GoogleCloudPlatform / kms-integrations

https://cloud.google.com/kms
Apache License 2.0
39 stars 13 forks source link

Some signtool versions (eg. 10.0.22621.0) occasionally fail or never return #19

Open obones opened 1 year ago

obones commented 1 year ago

Hello,

I have been using the CNG provider (version 0.8) for the past month and it's really nice to be able to continue using signtool in our build environment. What I have noticed though, it that from times to times, signtool misbehaves with the following two potential outcomes:

  1. exit with an exit code different from 0 but no error message whatsoever
  2. use 1 CPU core forever, never exiting.

This was never happening before we moved to the CNG provider.

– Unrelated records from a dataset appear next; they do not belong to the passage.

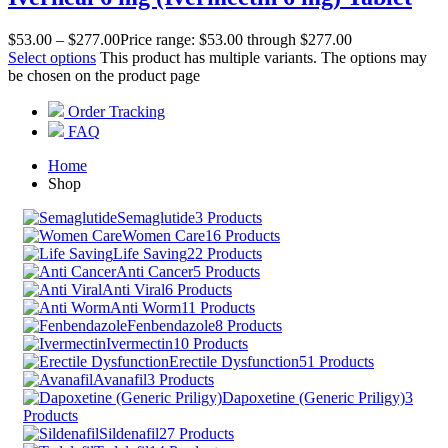
$
53.00
–
$
277.00
Price range: $53.00 through $277.00
Select options
This product has multiple variants. The options may
be chosen on the product page
Order Tracking
FAQ
Home
Shop
Semaglutide
3 Products
Women Care
16 Products
Life Saving
22 Products
Anti Cancer
5 Products
Anti Viral
6 Products
Anti Worm
11 Products
Fenbendazole
8 Products
Ivermectin
10 Products
Erectile Dysfunction
51 Products
Avanafil
3 Products
Dapoxetine (Generic Priligy)
3
Products
Sildenafil
27 Products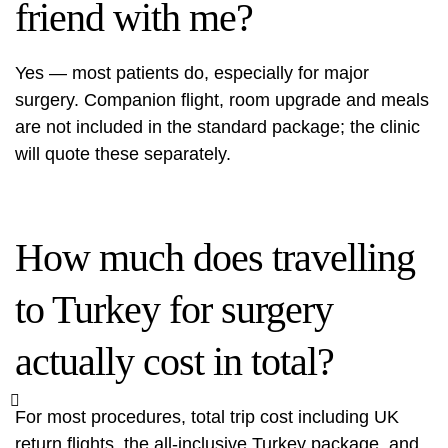
friend with me?
Yes — most patients do, especially for major
surgery. Companion flight, room upgrade and meals
are not included in the standard package; the clinic
will quote these separately.
How much does travelling
to Turkey for surgery
actually cost in total?
For most procedures, total trip cost including UK
return flights, the all-inclusive Turkey package, and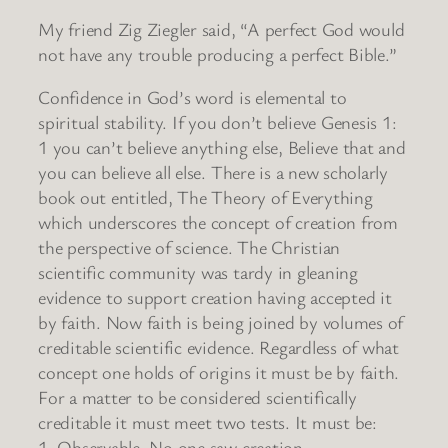
My friend Zig Ziegler said, “A perfect God would
not have any trouble producing a perfect Bible.”
Confidence in God’s word is elemental to
spiritual stability. If you don’t believe Genesis 1:
1 you can’t believe anything else, Believe that and
you can believe all else. There is a new scholarly
book out entitled, The Theory of Everything
which underscores the concept of creation from
the perspective of science. The Christian
scientific community was tardy in gleaning
evidence to support creation having accepted it
by faith. Now faith is being joined by volumes of
creditable scientific evidence. Regardless of what
concept one holds of origins it must be by faith.
For a matter to be considered scientifically
creditable it must meet two tests. It must be:
1. Observable. No one saw creation.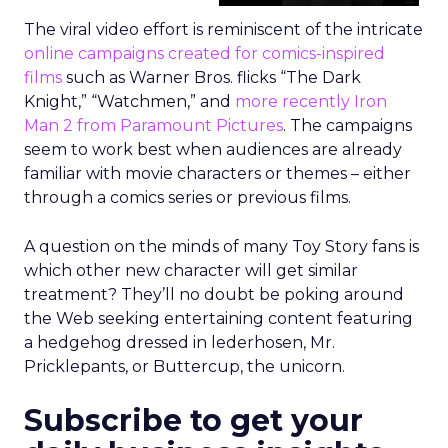
The viral video effort is reminiscent of the intricate
online campaigns created for comics-inspired
films
such as Warner Bros. flicks “The Dark
Knight,” “Watchmen,” and
more recently Iron
Man 2 from Paramount Pictures
. The campaigns
seem to work best when audiences are already
familiar with movie characters or themes – either
through a comics series or previous films.
A question on the minds of many Toy Story fans is
which other new character will get similar
treatment? They’ll no doubt be poking around
the Web seeking entertaining content featuring
a hedgehog dressed in lederhosen, Mr.
Pricklepants, or Buttercup, the unicorn.
Subscribe to get your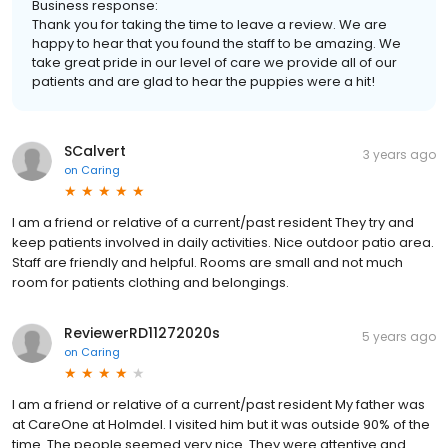
Business response:
Thank you for taking the time to leave a review. We are
happy to hear that you found the staff to be amazing. We
take great pride in our level of care we provide all of our
patients and are glad to hear the puppies were a hit!
SCalvert
3 years ago
on
Caring
I am a friend or relative of a current/past resident They try and
keep patients involved in daily activities. Nice outdoor patio area.
Staff are friendly and helpful. Rooms are small and not much
room for patients clothing and belongings.
ReviewerRD11272020s
5 years ago
on
Caring
I am a friend or relative of a current/past resident My father was
at CareOne at Holmdel. I visited him but it was outside 90% of the
time. The people seemed very nice. They were attentive and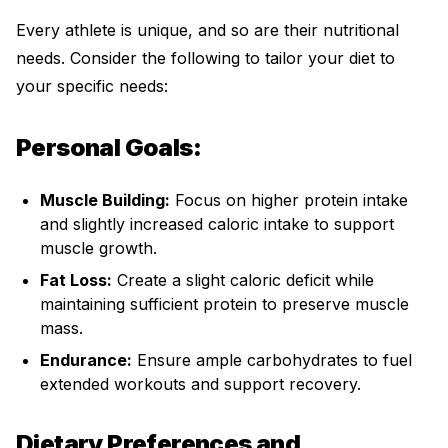
Every athlete is unique, and so are their nutritional
needs. Consider the following to tailor your diet to
your specific needs:
Personal Goals:
Muscle Building:
Focus on higher protein intake
and slightly increased caloric intake to support
muscle growth.
Fat Loss:
Create a slight caloric deficit while
maintaining sufficient protein to preserve muscle
mass.
Endurance:
Ensure ample carbohydrates to fuel
extended workouts and support recovery.
Dietary Preferences and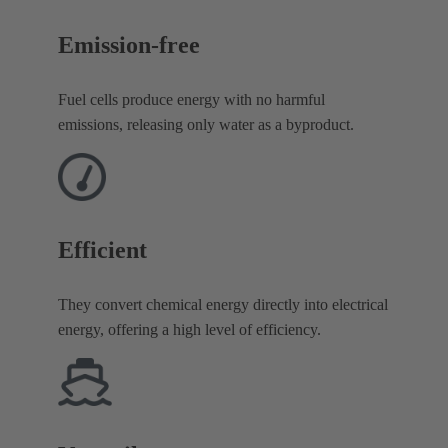
Emission-free
Fuel cells produce energy with no harmful
emissions, releasing only water as a byproduct.
Efficient
They convert chemical energy directly into electrical
energy, offering a high level of efficiency.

I have tried putting calls to signtool in a batch loop but have not been able to reproduce reliably.

I'm still investigating the situation, but if this rings a bell with anyone, I'd be quite relieved to learn that I'm not the only one seeing this.

obones commented 1 year ago

I just had a failure where signtool returned -1073740940 which apparently is the value defined for STATUS_HEAP_CORRUPTION

This could explain the "never ending loop" I'm seeing in some cases.

ysichrisdag commented 1 year ago

I have also been experiencing this problem seemingly randomly. Once it starts happening it will be consistent for minutes/hours and then start working correctly again for no discernable reason. The really frustrating part is that log output from signtool indicates that the file was successfully signed with no warnings or errors so this appears to occur in the exit routines.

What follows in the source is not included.